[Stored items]

=====

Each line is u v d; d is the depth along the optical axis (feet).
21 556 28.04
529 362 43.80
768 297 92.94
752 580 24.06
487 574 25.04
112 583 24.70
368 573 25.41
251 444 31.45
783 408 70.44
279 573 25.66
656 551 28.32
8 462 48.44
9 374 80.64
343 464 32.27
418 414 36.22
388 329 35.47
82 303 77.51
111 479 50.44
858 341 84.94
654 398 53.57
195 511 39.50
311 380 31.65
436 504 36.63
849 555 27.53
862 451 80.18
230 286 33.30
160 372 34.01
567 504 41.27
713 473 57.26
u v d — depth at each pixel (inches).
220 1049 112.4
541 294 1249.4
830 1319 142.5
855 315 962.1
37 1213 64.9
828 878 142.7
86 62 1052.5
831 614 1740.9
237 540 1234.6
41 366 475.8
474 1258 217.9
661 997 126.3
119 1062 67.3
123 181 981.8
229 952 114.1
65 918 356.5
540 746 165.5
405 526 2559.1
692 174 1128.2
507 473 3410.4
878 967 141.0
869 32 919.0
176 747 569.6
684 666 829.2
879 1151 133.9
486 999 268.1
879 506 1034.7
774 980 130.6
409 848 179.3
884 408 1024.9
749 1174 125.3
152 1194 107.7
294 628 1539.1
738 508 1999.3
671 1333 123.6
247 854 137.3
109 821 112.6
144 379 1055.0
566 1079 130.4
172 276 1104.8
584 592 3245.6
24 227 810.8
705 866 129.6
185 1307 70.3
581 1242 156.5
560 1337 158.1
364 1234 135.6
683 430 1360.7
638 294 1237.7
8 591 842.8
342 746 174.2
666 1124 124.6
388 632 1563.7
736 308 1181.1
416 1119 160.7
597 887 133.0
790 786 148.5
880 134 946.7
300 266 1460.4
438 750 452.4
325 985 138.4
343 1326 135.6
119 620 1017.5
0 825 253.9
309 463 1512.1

=====

_Work request_
From the data above, reproduce word for word the lines running from the line with "831 614 1740.9" to the line with "325 985 138.4", ends included.

_Finished task_
831 614 1740.9
237 540 1234.6
41 366 475.8
474 1258 217.9
661 997 126.3
119 1062 67.3
123 181 981.8
229 952 114.1
65 918 356.5
540 746 165.5
405 526 2559.1
692 174 1128.2
507 473 3410.4
878 967 141.0
869 32 919.0
176 747 569.6
684 666 829.2
879 1151 133.9
486 999 268.1
879 506 1034.7
774 980 130.6
409 848 179.3
884 408 1024.9
749 1174 125.3
152 1194 107.7
294 628 1539.1
738 508 1999.3
671 1333 123.6
247 854 137.3
109 821 112.6
144 379 1055.0
566 1079 130.4
172 276 1104.8
584 592 3245.6
24 227 810.8
705 866 129.6
185 1307 70.3
581 1242 156.5
560 1337 158.1
364 1234 135.6
683 430 1360.7
638 294 1237.7
8 591 842.8
342 746 174.2
666 1124 124.6
388 632 1563.7
736 308 1181.1
416 1119 160.7
597 887 133.0
790 786 148.5
880 134 946.7
300 266 1460.4
438 750 452.4
325 985 138.4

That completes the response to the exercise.